New Drug Review [To Top]

(Natroba - ParaPRO)

New Drug Comparison Rating (NDCR) = 4
(significant advantages)
in a scale of 1 to 5, with 5 being the highest rating

Topical treatment of head lice infestation in patients 4 years of age and older.

Comparable drug:
Permethrin (e.g., Nix).

  • More effective in comparative studies (may be effective in patients with head lice infestation that is resistant to permethrin and pyrethrins);
  • A second treatment is less likely to be needed.
  • Effectiveness and safety are not established in children less than 4 years of age (whereas permethrin is indicated in children 2 months of age and older);
  • Labeled indications are more limited (permethrin is also indicated for the treatment of scabies, and pyrethrins with piperonyl butoxide [e.g., RID] is also indicated for pubic lice and body lice infestation);
  • Inclusion of benzyl alcohol in formulation is associated with risk if used in young children;
  • Requires a prescription (whereas permethrin [when used for head lice] is available without a prescription).
Most important risks/adverse events:
Benzyl alcohol is in formulation and systemic exposure to this agent has been associated with serious reactions ("gasping syndrome") in neonates and low-birth-weight infants (use in patients less than 6 months of age is not recommended because of the potential for increased systemic absorption).

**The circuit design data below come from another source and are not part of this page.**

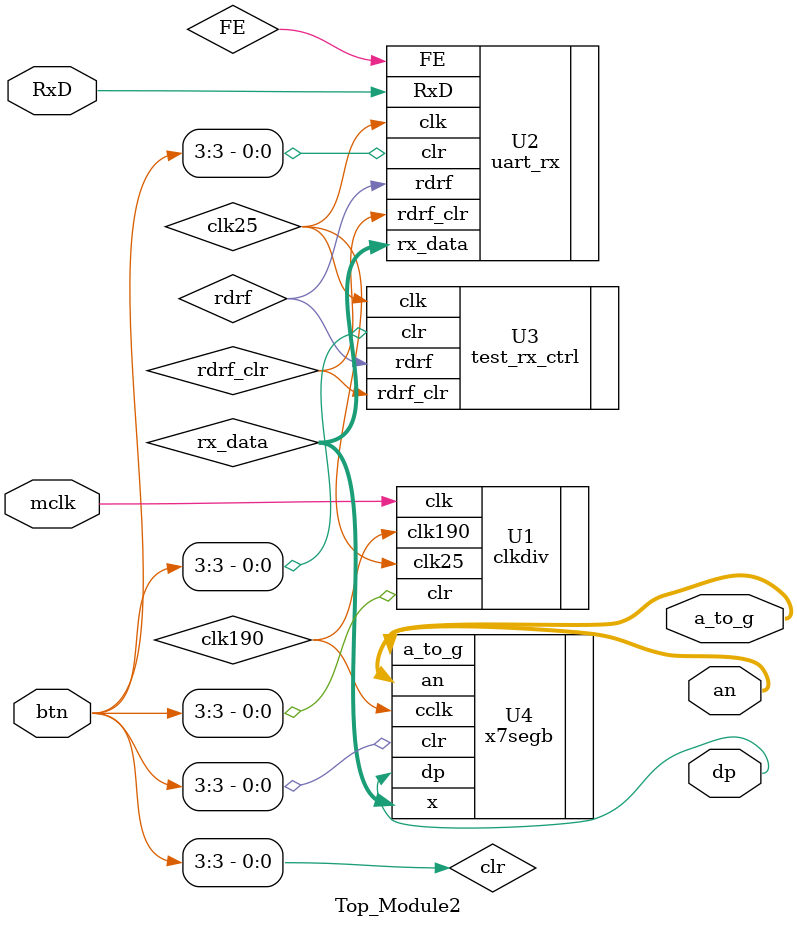
<source format=v>
`timescale 1ns / 1ps


module Top_Module2(  input wire mclk, 
                    input wire[3:0] btn, 
                    input wire RxD, 
                    output wire[6:0] a_to_g, 
                    output wire dp, 
                    output wire[3:0] an
                  );
                    
   wire clk25, clk190, clr;
   wire rdrf, rdrf_clr, FE;
   wire [7:0] rx_data;

   
   assign clr = btn[3];
   
   clkdiv U1(.clk(mclk), .clr(clr), .clk190(clk190), .clk25(clk25) );
   uart_rx U2 (.RxD(RxD), .clk(clk25), .clr(clr), .rdrf_clr(rdrf_clr), .rdrf(rdrf), .rx_data(rx_data), .FE(FE) );
   test_rx_ctrl U3 (.clk(clk25), .clr(clr), .rdrf(rdrf), .rdrf_clr(rdrf_clr) );
   x7segb U4 ( .x(rx_data), .cclk(clk190), .clr(clr), .a_to_g(a_to_g), .an(an), .dp(dp) );
         
endmodule

</source>
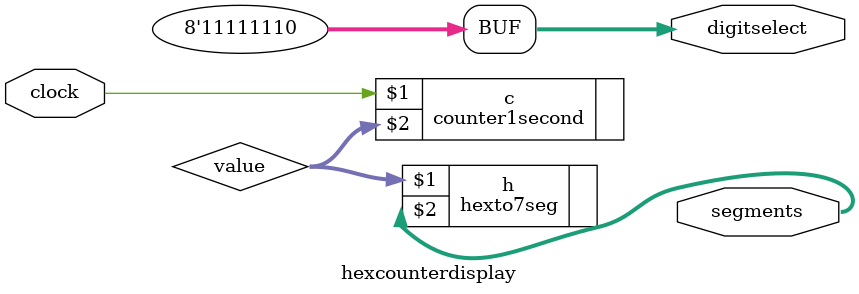
<source format=sv>
`timescale 1ns / 1ps


module hexcounterdisplay(
   input wire clock,
   output logic [7:0] digitselect = ~(8'b0000_0001),
   output logic [7:0] segments
   
    );
    wire [3:0] value;
    
    counter1second c(clock, value);
    hexto7seg h(value,segments);
    
endmodule


</source>
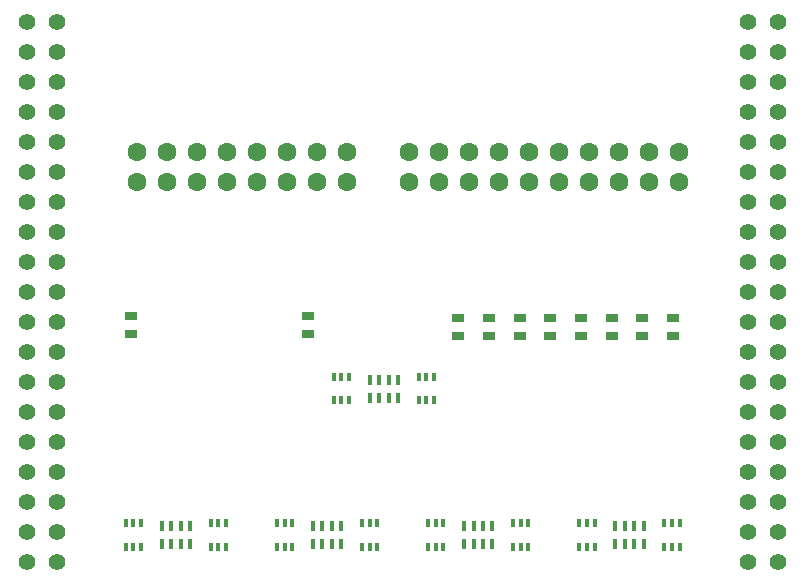
<source format=gbs>
G04 #@! TF.GenerationSoftware,KiCad,Pcbnew,(5.1.9)-1*
G04 #@! TF.CreationDate,2021-09-15T15:10:51+02:00*
G04 #@! TF.ProjectId,Shield-IO,53686965-6c64-42d4-994f-2e6b69636164,rev?*
G04 #@! TF.SameCoordinates,PXd59f80PYd59f80*
G04 #@! TF.FileFunction,Soldermask,Bot*
G04 #@! TF.FilePolarity,Negative*
%FSLAX46Y46*%
G04 Gerber Fmt 4.6, Leading zero omitted, Abs format (unit mm)*
G04 Created by KiCad (PCBNEW (5.1.9)-1) date 2021-09-15 15:10:51*
%MOMM*%
%LPD*%
G01*
G04 APERTURE LIST*
%ADD10R,0.350000X0.800000*%
%ADD11R,1.000000X0.700000*%
%ADD12C,1.400000*%
%ADD13C,1.600000*%
%ADD14R,0.450000X0.950000*%
G04 APERTURE END LIST*
D10*
X29800000Y-35200000D03*
X30450000Y-35200000D03*
X29150000Y-35200000D03*
X29150000Y-33200000D03*
X30450000Y-33200000D03*
X29800000Y-33200000D03*
X37000000Y-35200000D03*
X37650000Y-35200000D03*
X36350000Y-35200000D03*
X36350000Y-33200000D03*
X37650000Y-33200000D03*
X37000000Y-33200000D03*
X12200000Y-47600000D03*
X12850000Y-47600000D03*
X11550000Y-47600000D03*
X11550000Y-45600000D03*
X12850000Y-45600000D03*
X12200000Y-45600000D03*
X19400000Y-47600000D03*
X20050000Y-47600000D03*
X18750000Y-47600000D03*
X18750000Y-45600000D03*
X20050000Y-45600000D03*
X19400000Y-45600000D03*
X25000000Y-47600000D03*
X25650000Y-47600000D03*
X24350000Y-47600000D03*
X24350000Y-45600000D03*
X25650000Y-45600000D03*
X25000000Y-45600000D03*
X32200000Y-47600000D03*
X32850000Y-47600000D03*
X31550000Y-47600000D03*
X31550000Y-45600000D03*
X32850000Y-45600000D03*
X32200000Y-45600000D03*
X37800000Y-47600000D03*
X38450000Y-47600000D03*
X37150000Y-47600000D03*
X37150000Y-45600000D03*
X38450000Y-45600000D03*
X37800000Y-45600000D03*
X45000000Y-47600000D03*
X45650000Y-47600000D03*
X44350000Y-47600000D03*
X44350000Y-45600000D03*
X45650000Y-45600000D03*
X45000000Y-45600000D03*
X50600000Y-47600000D03*
X51250000Y-47600000D03*
X49950000Y-47600000D03*
X49950000Y-45600000D03*
X51250000Y-45600000D03*
X50600000Y-45600000D03*
X57800000Y-47600000D03*
X58450000Y-47600000D03*
X57150000Y-47600000D03*
X57150000Y-45600000D03*
X58450000Y-45600000D03*
X57800000Y-45600000D03*
D11*
X57900000Y-29750000D03*
X57900000Y-28250000D03*
X55300000Y-29750000D03*
X55300000Y-28250000D03*
X52700000Y-29750000D03*
X52700000Y-28250000D03*
X50100000Y-29750000D03*
X50100000Y-28250000D03*
X47500000Y-29750000D03*
X47500000Y-28250000D03*
X44900000Y-29750000D03*
X44900000Y-28250000D03*
X42300000Y-29750000D03*
X42300000Y-28250000D03*
X39700000Y-29750000D03*
X39700000Y-28250000D03*
X27000000Y-29550000D03*
X27000000Y-28050000D03*
X12000000Y-29550000D03*
X12000000Y-28050000D03*
D12*
X3230000Y-36160000D03*
X5770000Y-38700000D03*
X3230000Y-41240000D03*
X5770000Y-36160000D03*
X3230000Y-38700000D03*
X5770000Y-43780000D03*
X3230000Y-46320000D03*
X5770000Y-46320000D03*
X3230000Y-48860000D03*
X3230000Y-43780000D03*
X5770000Y-48860000D03*
X5770000Y-41240000D03*
X3230000Y-8220000D03*
X5770000Y-5680000D03*
X3230000Y-5680000D03*
X5770000Y-15840000D03*
X5770000Y-31080000D03*
X5770000Y-3140000D03*
X3230000Y-23460000D03*
X3230000Y-18380000D03*
X3230000Y-3140000D03*
X5770000Y-28540000D03*
X3230000Y-15840000D03*
X5770000Y-13300000D03*
X5770000Y-8220000D03*
X5770000Y-20920000D03*
X3230000Y-13300000D03*
X3230000Y-33620000D03*
X3230000Y-31080000D03*
X3230000Y-28540000D03*
X5770000Y-23460000D03*
X5770000Y-10760000D03*
X5770000Y-33620000D03*
X5770000Y-26000000D03*
X3230000Y-26000000D03*
X3230000Y-20920000D03*
X5770000Y-18380000D03*
X3230000Y-10760000D03*
X64230000Y-36160000D03*
X66770000Y-38700000D03*
X64230000Y-41240000D03*
X66770000Y-36160000D03*
X64230000Y-38700000D03*
X66770000Y-43780000D03*
X64230000Y-46320000D03*
X66770000Y-46320000D03*
X64230000Y-48860000D03*
X64230000Y-43780000D03*
X66770000Y-48860000D03*
X66770000Y-41240000D03*
X64230000Y-8220000D03*
X66770000Y-5680000D03*
X64230000Y-5680000D03*
X66770000Y-15840000D03*
X66770000Y-31080000D03*
X66770000Y-3140000D03*
X64230000Y-23460000D03*
X64230000Y-18380000D03*
X64230000Y-3140000D03*
X66770000Y-28540000D03*
X64230000Y-15840000D03*
X66770000Y-13300000D03*
X66770000Y-8220000D03*
X66770000Y-20920000D03*
X64230000Y-13300000D03*
X64230000Y-33620000D03*
X64230000Y-31080000D03*
X64230000Y-28540000D03*
X66770000Y-23460000D03*
X66770000Y-10760000D03*
X66770000Y-33620000D03*
X66770000Y-26000000D03*
X64230000Y-26000000D03*
X64230000Y-20920000D03*
X66770000Y-18380000D03*
X64230000Y-10760000D03*
D13*
X20130000Y-14130000D03*
X30290000Y-14130000D03*
X27750000Y-14130000D03*
X15050000Y-14130000D03*
X12510000Y-14130000D03*
X25210000Y-14130000D03*
X22670000Y-14130000D03*
X17590000Y-14130000D03*
X12510000Y-16670000D03*
X15050000Y-16670000D03*
X17590000Y-16670000D03*
X20130000Y-16670000D03*
X22670000Y-16670000D03*
X25210000Y-16670000D03*
X27750000Y-16670000D03*
X30290000Y-16670000D03*
X43190000Y-14130000D03*
X53350000Y-14130000D03*
X50810000Y-14130000D03*
X38110000Y-14130000D03*
X55890000Y-14130000D03*
X35570000Y-14130000D03*
X48270000Y-14130000D03*
X45730000Y-14130000D03*
X58430000Y-14130000D03*
X40650000Y-14130000D03*
X55890000Y-16670000D03*
X58430000Y-16670000D03*
X35570000Y-16670000D03*
X38110000Y-16670000D03*
X40650000Y-16670000D03*
X43190000Y-16670000D03*
X45730000Y-16670000D03*
X48270000Y-16670000D03*
X50810000Y-16670000D03*
X53350000Y-16670000D03*
D14*
X53800000Y-47350000D03*
X53800000Y-45850000D03*
X54600000Y-45850000D03*
X54600000Y-47350000D03*
X55400000Y-47350000D03*
X55400000Y-45850000D03*
X53000000Y-45850000D03*
X53000000Y-47350000D03*
X41000000Y-47350000D03*
X41000000Y-45850000D03*
X41800000Y-45850000D03*
X41800000Y-47350000D03*
X42600000Y-47350000D03*
X42600000Y-45850000D03*
X40200000Y-45850000D03*
X40200000Y-47350000D03*
X28200000Y-47350000D03*
X28200000Y-45850000D03*
X29000000Y-45850000D03*
X29000000Y-47350000D03*
X29800000Y-47350000D03*
X29800000Y-45850000D03*
X27400000Y-45850000D03*
X27400000Y-47350000D03*
X15400000Y-47350000D03*
X15400000Y-45850000D03*
X16200000Y-45850000D03*
X16200000Y-47350000D03*
X17000000Y-47350000D03*
X17000000Y-45850000D03*
X14600000Y-45850000D03*
X14600000Y-47350000D03*
X33000000Y-34950000D03*
X33000000Y-33450000D03*
X33800000Y-33450000D03*
X33800000Y-34950000D03*
X34600000Y-34950000D03*
X34600000Y-33450000D03*
X32200000Y-33450000D03*
X32200000Y-34950000D03*
M02*

</source>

Most common adverse events:
Application site erythema (3%), ocular erythema (2%), application site irritation (1%).

Usual dosage:
Suspension is applied to dry scalp and hair (depending on the length of the hair, up to 120 mL may be needed to adequately cover the scalp and hair); should be left on the hair for 10 minutes and then thoroughly rinsed off with warm water; if live lice are observed 7 days after the first treatment, a second treatment should be applied.

Topical suspension - 0.9% (should be shaken before use).

Spinosad is a pediculicide that is derived from the fermentation of a soil actinomycete bacterium, Saccharopolyspora spinosa. It is a mixture of spinosyn A and spinosyn D in a ratio of approximately 5 to 1. Spinosad causes neuronal excitation in insects, and after periods of hyperexcitation, lice become paralyzed and die. The effectiveness of spinosad has been demonstrated in two studies in which it was compared with permethrin (1%). Patients were treated and returned 7 days later for efficacy evaluation. Patients in whom live lice were identified on day 7 received a second treatment. Efficacy was assessed as the proportion of participants who were free of live lice 14 days after the final treatment. Spinosad was effective in 85% and 87% of the patients in studies 1 and 2, respectively, compared with 45% and 43% of the patients treated with permethrin. More of the permethrin-treated patients required two treatments compared with the spinosad-treated patients.